Dansons la capucine...
Assurée, je saute du camion. Bingo, je retombe sur mes pieds. Ouvrant la porte arrière du fourgon et descendant quelques colis, j'allume le vieil MP3 qui trône au fin fond de mes poches. Jetant les cartons sur un chariot je m'assure que l'ensemble soit bien stable avant de me mettre en marche. De mes pas assurés, je pourfends le sol. Je progresse, le menton haut, fier, regardant droit dans les yeux les personnes que je croise. Je mémorise ces visages, ces expressions, ces bonjours soufflés du bout des lèvres et j'esquisse ici et là quelques sourires polis sans jamais m'attarder.Je bosse. Je n'ai pas le temps de m’appesantir dans de lourds discours. Et puis il faut dire que ses deux écouteurs portés au fin fond de mes oreilles ne m'aident pas véritablement à faire la conversation.

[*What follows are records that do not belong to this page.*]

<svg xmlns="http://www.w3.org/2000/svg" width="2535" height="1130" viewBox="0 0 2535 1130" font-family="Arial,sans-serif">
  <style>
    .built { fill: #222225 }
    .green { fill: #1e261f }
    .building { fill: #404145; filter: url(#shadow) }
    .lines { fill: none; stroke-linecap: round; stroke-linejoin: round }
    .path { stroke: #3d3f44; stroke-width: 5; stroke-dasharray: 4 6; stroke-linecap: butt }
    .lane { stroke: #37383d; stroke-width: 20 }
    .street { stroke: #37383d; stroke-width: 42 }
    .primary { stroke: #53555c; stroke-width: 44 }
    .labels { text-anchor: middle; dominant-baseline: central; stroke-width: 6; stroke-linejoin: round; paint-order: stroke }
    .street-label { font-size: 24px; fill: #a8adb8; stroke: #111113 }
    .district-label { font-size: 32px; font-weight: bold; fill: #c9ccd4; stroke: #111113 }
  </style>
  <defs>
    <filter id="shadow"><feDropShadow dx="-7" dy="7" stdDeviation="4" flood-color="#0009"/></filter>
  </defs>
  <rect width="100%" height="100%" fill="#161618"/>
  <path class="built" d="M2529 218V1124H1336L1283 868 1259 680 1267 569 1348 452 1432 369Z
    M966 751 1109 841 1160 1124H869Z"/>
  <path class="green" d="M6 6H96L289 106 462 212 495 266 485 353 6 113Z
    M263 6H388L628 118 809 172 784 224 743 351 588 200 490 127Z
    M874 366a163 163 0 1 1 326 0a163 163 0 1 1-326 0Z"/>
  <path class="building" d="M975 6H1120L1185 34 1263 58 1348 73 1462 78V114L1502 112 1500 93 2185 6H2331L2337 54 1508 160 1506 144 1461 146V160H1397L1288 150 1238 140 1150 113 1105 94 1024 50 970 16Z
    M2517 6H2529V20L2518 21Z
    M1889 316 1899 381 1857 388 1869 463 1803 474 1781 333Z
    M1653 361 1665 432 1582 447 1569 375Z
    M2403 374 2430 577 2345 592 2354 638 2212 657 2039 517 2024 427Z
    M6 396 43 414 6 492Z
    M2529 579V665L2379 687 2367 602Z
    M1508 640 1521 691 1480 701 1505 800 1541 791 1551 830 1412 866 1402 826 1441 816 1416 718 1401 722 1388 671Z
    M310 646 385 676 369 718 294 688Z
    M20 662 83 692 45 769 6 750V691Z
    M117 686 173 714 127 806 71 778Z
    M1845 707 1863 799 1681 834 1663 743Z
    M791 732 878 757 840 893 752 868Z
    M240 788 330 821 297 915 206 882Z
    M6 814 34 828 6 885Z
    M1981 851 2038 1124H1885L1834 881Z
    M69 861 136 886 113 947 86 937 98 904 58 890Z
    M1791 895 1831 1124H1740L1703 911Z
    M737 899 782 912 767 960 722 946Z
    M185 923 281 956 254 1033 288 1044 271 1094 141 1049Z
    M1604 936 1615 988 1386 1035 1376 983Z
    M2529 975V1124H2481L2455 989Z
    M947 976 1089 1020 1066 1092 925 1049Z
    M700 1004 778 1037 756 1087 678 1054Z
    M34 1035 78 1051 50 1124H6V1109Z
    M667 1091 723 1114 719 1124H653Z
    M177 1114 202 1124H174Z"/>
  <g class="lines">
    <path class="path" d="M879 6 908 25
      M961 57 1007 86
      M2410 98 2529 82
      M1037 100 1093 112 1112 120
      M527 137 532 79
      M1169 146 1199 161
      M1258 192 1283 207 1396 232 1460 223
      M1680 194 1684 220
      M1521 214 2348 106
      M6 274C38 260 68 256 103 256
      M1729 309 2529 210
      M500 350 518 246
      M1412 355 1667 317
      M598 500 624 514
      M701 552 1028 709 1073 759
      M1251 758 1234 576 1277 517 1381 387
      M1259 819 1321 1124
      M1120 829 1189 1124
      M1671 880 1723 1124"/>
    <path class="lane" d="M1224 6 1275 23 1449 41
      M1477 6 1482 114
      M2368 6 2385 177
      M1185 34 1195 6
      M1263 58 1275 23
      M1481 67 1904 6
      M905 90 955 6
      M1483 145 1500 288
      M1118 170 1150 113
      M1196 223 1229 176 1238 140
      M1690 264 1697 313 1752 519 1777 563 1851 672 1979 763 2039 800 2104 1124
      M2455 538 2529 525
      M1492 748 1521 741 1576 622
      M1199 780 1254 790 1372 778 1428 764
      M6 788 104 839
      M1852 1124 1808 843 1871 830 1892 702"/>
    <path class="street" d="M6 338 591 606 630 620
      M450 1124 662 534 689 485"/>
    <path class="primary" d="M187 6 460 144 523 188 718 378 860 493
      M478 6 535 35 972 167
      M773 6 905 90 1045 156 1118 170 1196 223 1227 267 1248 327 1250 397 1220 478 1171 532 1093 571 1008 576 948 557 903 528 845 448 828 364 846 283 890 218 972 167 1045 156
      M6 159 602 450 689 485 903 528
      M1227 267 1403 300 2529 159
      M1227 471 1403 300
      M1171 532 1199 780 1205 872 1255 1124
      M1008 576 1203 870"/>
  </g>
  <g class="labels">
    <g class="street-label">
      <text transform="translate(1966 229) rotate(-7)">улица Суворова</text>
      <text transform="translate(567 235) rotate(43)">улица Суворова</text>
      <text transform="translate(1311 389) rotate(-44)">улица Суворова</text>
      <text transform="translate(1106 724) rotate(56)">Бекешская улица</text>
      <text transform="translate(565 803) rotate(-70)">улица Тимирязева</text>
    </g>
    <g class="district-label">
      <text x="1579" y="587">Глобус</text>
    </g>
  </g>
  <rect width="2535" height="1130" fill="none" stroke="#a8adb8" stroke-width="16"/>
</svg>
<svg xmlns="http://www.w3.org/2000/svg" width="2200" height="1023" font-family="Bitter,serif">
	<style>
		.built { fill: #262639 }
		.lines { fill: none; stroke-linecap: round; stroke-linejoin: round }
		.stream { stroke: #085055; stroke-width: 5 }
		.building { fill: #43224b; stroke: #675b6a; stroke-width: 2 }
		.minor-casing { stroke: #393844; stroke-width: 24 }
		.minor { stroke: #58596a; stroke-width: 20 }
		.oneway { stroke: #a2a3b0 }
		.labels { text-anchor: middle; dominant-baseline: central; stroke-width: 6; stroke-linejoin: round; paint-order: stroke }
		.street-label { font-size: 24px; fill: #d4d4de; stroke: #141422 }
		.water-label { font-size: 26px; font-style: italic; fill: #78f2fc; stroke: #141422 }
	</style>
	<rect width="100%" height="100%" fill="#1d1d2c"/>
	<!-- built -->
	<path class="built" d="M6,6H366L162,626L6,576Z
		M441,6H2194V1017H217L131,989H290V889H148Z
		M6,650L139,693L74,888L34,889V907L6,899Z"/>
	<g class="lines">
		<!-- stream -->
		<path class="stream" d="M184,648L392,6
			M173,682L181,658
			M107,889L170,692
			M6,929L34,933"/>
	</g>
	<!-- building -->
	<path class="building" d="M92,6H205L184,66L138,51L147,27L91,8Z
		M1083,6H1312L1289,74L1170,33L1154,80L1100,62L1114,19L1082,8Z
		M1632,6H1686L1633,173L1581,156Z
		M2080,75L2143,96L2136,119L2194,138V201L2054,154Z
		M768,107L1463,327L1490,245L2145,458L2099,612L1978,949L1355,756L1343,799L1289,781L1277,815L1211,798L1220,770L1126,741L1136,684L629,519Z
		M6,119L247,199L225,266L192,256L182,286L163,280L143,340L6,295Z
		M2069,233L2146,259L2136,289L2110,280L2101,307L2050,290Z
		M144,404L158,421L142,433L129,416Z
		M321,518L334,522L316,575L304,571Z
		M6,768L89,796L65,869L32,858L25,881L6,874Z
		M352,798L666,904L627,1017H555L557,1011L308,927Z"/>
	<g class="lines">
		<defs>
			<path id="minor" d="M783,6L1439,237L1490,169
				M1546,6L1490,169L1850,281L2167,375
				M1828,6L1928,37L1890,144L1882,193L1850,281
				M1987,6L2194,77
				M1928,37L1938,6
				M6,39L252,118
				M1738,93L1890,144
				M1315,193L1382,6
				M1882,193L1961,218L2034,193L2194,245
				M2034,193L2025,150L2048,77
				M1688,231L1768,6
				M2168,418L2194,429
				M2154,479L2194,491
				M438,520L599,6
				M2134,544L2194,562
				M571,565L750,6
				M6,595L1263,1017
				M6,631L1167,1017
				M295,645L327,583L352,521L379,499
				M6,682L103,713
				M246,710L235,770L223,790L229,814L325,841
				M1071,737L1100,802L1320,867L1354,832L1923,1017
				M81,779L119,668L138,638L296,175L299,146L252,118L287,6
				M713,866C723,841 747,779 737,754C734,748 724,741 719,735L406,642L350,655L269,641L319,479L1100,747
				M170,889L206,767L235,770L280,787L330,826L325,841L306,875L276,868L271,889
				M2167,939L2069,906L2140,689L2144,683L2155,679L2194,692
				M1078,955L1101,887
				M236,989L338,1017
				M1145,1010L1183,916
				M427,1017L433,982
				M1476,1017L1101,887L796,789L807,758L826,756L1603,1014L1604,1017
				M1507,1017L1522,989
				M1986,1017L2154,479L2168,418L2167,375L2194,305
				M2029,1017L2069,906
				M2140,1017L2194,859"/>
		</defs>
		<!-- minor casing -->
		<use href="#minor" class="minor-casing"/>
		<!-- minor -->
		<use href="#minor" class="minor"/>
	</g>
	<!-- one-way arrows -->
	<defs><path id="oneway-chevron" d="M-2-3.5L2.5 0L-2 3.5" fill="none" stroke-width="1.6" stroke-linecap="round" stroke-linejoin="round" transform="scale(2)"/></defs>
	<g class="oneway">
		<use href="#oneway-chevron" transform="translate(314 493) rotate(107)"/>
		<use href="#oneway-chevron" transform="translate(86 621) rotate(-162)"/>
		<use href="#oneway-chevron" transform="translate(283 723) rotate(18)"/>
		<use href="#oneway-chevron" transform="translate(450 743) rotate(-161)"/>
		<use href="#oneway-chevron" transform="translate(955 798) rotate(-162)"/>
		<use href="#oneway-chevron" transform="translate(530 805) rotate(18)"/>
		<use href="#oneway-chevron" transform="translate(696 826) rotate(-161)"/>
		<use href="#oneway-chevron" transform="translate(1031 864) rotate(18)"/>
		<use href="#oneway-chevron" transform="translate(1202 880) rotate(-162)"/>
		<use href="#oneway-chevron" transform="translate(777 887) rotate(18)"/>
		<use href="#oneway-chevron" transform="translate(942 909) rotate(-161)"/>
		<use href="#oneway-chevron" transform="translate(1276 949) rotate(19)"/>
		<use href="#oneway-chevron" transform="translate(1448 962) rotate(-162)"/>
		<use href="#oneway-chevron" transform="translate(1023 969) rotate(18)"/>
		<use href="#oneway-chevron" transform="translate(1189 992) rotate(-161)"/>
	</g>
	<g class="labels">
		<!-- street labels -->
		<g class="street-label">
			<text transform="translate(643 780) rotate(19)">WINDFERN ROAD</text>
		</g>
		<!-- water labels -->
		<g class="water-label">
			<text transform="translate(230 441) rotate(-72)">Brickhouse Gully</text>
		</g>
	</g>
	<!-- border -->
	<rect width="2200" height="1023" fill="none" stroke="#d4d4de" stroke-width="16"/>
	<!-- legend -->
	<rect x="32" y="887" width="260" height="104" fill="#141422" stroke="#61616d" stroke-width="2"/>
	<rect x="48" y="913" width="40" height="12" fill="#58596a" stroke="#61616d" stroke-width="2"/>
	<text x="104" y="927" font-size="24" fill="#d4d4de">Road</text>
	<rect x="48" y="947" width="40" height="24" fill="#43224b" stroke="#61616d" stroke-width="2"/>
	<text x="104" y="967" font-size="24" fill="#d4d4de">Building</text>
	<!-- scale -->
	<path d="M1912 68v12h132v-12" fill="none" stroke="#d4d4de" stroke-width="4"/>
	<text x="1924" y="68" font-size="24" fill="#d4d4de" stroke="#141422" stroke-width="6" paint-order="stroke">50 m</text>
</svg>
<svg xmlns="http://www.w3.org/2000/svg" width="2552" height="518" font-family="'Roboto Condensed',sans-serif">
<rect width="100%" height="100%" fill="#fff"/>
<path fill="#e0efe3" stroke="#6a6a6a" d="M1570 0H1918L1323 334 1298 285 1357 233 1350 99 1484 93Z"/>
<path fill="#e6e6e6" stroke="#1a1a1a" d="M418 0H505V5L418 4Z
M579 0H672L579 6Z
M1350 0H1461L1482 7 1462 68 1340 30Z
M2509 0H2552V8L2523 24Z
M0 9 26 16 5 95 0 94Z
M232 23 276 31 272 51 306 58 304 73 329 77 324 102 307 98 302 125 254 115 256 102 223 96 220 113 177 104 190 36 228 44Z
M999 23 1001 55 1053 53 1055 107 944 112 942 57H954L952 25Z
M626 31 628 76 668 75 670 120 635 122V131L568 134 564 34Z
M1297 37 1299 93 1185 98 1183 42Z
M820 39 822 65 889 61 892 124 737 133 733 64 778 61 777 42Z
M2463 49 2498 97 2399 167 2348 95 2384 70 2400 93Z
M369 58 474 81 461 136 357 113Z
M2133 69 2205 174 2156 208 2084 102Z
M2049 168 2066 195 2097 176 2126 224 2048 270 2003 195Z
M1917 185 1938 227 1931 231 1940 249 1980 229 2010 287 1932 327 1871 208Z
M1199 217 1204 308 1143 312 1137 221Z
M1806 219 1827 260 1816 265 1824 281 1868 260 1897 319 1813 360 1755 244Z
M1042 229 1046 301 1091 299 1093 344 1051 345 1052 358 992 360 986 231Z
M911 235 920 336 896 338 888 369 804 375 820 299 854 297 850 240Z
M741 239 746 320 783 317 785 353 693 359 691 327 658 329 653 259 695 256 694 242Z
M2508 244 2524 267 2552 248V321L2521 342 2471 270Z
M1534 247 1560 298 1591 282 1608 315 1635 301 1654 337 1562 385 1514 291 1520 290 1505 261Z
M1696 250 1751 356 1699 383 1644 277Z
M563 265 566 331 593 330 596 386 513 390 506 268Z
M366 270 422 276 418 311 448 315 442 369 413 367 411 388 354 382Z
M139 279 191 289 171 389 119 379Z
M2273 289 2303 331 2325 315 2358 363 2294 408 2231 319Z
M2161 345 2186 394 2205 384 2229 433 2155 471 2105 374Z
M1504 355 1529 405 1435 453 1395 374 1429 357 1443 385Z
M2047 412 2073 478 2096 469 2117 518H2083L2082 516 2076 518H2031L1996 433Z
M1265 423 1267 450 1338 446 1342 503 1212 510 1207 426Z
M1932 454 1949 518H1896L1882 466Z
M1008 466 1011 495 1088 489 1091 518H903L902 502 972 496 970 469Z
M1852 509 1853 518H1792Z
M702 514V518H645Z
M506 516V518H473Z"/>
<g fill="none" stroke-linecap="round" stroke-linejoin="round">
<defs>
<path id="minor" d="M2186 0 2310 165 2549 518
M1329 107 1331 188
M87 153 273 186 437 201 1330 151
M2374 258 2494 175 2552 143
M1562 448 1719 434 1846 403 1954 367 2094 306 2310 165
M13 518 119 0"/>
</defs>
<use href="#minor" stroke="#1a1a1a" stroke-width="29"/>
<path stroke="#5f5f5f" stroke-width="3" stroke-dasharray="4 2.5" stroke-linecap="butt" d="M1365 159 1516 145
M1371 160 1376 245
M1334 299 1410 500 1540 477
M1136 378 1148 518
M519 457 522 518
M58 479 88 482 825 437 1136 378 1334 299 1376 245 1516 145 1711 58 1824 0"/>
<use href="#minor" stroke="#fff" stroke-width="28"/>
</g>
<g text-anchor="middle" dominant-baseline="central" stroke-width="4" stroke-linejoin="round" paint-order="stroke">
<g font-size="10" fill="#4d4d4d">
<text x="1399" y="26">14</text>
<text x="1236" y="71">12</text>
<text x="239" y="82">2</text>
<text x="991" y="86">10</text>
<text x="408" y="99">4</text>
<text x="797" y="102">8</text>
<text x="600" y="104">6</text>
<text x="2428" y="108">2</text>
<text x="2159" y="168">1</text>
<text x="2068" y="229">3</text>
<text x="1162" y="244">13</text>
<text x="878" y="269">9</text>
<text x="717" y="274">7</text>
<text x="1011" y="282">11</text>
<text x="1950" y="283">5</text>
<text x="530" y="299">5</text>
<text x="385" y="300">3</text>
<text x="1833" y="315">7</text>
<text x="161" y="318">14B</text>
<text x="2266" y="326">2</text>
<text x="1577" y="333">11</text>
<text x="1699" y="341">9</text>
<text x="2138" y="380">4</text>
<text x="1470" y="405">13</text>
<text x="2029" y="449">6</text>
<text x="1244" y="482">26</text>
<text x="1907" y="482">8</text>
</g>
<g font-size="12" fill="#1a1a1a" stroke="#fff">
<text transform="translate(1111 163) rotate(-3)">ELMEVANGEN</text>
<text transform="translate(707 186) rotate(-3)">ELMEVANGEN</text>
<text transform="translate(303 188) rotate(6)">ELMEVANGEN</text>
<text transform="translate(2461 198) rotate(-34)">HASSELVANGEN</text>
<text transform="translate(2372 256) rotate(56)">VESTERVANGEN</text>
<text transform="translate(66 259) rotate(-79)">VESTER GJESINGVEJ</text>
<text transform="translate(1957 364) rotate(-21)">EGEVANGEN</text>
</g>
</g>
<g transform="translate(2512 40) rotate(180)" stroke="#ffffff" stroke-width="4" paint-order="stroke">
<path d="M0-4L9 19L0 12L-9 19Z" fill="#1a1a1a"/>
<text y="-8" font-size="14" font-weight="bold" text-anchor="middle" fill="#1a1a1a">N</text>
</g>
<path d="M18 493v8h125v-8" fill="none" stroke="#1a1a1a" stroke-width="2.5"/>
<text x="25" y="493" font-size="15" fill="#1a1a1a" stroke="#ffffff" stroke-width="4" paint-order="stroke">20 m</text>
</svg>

Je continue ma progression, sifflotant l'air qui résonne dans ma caboche. Je continue de paraître, de sourire, de m'amuser. Que suis-je bien, ici, chez moi bon sang. Bon, voilà que malheur s'abat ! L'un des colis décide de se faire la malle, stoppant ma progression sur le champ. Levant haut mes yeux au ciel et laissant échapper un soupir insolent, agacée envers moi-même, je m'empresse de m'abaisser non sans jeter au préalable un regard par dessus mon épaule.

Simple habitude.

Rejetant le colis par dessus bord et donc au sein du chariot, je gagne enfin le purgatory. Je badge et machinalement, j'augmente le son de ma musique. La chanteuse fanfaronne quelques paroles en contraste parfait avec l'ambiance aux alentours. Là où avant je me pavanais, j'en viens ici à presque raser les murs. Je prends soin de croiser aucun regard car certains me foutent la trouille. Je sais qu'ils sont là pour laisser échapper leurs instincts les plus fous, les plus primitifs au nom d'une présumée justice. Je sais que certains sont capables du meilleur mais surtout du pire. Je n'ai pas envie de m'attacher à une lueur d'espoir dans le regard de l'une de leur victime. Badgeant encore, me faufilant jusque à la réserve, je cale la porte avec soin délaissant tout mon matos sur le chariot. Badges, écouteurs, clefs du véhicule et je laisse le chariot à l'extérieur pour faire glisser les colis à l'intérieur. Je prends rapidement le rythme: il faut dire que j'ai fais ça presque toute ma fichue vie. Mais manque de chance, colis en mains, résonne un énorme : PAF.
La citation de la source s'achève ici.